Recovery hopes for the passenger vehicle market in Europe have taken a dent with the release of January new car sales figures by the European carmakers' trade association, ACEA. They show that the European market including EU countries, EFTA nations and the EU's 2004 accession countries in central Europe, totalled some 1.23 million units last month - down 1.4% on January of last year.

New cars sales in western Europe (EU15 - excluding '04 accession countries  - plus EFTA) were put at 1.17 million units, 1.6% below last year's level.

Analysts said that the figures were disappointing after a strong December and the performances of the German market (12.4% down on last year) and French market (down 11.9% on last year) provided particular cause for concern. However, a mixed picture across the big national markets of Europe was evident, with the Spanish, UK and Italian markets all recording significant growth on last year.

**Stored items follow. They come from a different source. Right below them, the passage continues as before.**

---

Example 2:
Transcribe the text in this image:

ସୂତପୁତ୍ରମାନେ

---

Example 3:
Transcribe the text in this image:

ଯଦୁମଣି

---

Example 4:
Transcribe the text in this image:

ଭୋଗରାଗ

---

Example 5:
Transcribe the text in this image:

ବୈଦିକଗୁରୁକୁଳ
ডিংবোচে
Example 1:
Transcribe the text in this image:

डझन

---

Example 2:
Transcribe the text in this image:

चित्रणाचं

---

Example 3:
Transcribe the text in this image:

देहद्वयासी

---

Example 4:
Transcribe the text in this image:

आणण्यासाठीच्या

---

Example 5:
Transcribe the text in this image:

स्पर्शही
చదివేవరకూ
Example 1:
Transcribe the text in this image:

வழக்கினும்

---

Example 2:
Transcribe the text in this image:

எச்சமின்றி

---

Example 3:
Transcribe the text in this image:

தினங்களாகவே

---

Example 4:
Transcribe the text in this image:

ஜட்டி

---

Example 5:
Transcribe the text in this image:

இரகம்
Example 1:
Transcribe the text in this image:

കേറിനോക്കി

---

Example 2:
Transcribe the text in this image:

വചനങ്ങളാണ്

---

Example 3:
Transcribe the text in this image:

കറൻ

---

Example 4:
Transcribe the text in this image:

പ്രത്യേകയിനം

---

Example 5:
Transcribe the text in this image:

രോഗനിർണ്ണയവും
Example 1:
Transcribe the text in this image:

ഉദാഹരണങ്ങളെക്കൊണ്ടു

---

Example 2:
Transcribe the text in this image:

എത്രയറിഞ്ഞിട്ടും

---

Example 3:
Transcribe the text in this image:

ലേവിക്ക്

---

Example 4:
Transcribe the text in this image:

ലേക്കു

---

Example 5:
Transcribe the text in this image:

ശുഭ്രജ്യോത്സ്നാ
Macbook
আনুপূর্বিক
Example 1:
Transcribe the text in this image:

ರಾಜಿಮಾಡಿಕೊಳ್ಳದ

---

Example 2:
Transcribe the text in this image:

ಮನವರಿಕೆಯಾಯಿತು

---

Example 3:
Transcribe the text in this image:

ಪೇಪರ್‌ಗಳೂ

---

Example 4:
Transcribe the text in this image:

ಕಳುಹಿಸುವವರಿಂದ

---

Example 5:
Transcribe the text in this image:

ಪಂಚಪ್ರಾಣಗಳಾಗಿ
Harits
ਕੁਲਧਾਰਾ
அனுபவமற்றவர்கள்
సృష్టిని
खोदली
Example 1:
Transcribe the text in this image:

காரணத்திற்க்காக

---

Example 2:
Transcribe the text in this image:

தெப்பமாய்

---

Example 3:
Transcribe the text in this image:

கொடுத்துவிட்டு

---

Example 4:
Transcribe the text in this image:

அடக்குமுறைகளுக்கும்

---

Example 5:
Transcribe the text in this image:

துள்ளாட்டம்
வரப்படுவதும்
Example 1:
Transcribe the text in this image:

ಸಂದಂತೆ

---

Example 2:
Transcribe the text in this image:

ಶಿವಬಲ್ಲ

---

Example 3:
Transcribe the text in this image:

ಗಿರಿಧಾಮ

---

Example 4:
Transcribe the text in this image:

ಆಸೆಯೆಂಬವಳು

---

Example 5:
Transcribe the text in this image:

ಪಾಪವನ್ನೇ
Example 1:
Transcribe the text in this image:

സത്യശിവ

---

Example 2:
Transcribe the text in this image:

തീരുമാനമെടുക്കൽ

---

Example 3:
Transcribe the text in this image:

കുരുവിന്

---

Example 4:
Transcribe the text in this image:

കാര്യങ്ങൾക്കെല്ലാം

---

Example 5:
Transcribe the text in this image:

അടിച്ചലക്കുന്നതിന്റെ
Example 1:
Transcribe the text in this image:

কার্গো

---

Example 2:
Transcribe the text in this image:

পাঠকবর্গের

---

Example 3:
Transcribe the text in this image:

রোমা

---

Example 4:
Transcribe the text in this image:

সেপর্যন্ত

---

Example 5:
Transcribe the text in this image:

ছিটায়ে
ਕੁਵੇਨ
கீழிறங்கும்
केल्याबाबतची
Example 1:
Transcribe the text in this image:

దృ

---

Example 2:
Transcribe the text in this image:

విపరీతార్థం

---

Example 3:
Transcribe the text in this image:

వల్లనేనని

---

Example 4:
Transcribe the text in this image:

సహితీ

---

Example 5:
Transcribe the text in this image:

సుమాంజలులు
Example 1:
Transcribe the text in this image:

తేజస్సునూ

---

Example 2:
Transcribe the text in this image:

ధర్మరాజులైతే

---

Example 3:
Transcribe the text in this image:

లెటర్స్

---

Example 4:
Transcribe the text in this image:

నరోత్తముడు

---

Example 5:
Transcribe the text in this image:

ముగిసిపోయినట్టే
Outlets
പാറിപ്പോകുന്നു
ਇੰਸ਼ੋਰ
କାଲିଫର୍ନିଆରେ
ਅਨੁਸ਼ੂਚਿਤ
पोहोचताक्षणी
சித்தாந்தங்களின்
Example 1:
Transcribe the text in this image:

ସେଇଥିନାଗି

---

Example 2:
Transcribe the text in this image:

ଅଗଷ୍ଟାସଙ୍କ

For the first time, ACEA is compiling data for the EU '04 accession countries of central Europe - Czech Republic, Estonia, Hungary, Latvia, Lithuania, Poland, Slovakia and Slovenia. January car sales for that grouping were 3.5% ahead of last year at 61,600 units. By far the biggest market in the group is Poland's and the Polish car market was up 5% in January to 29,600 units.

At manufacturer level the Japanese and Korean makers continued to gain share in Europe. Japanese brands stood at 14.1% share in January against 11.5% in the same month last year, while the Koreans were at 3.7% against 3% last year.

There was some cheer for Fiat Auto, helped by new models, in January, with group sales up 1.4% to 103,000 units and share creeping up - 8.8% against 8.5% last year. 

Volkswagen Group and GM were heavy losers in January. Volkswagen brand sales were down 10.5% to a little over 108,000 units while Opel/Vauxhall was off 11% at 99,000 units. Volkswagen's decline helped Ford to emerge as the single biggest brand in Europe in January, with sales of 110,000 units - down 1.6% but with share holding steady.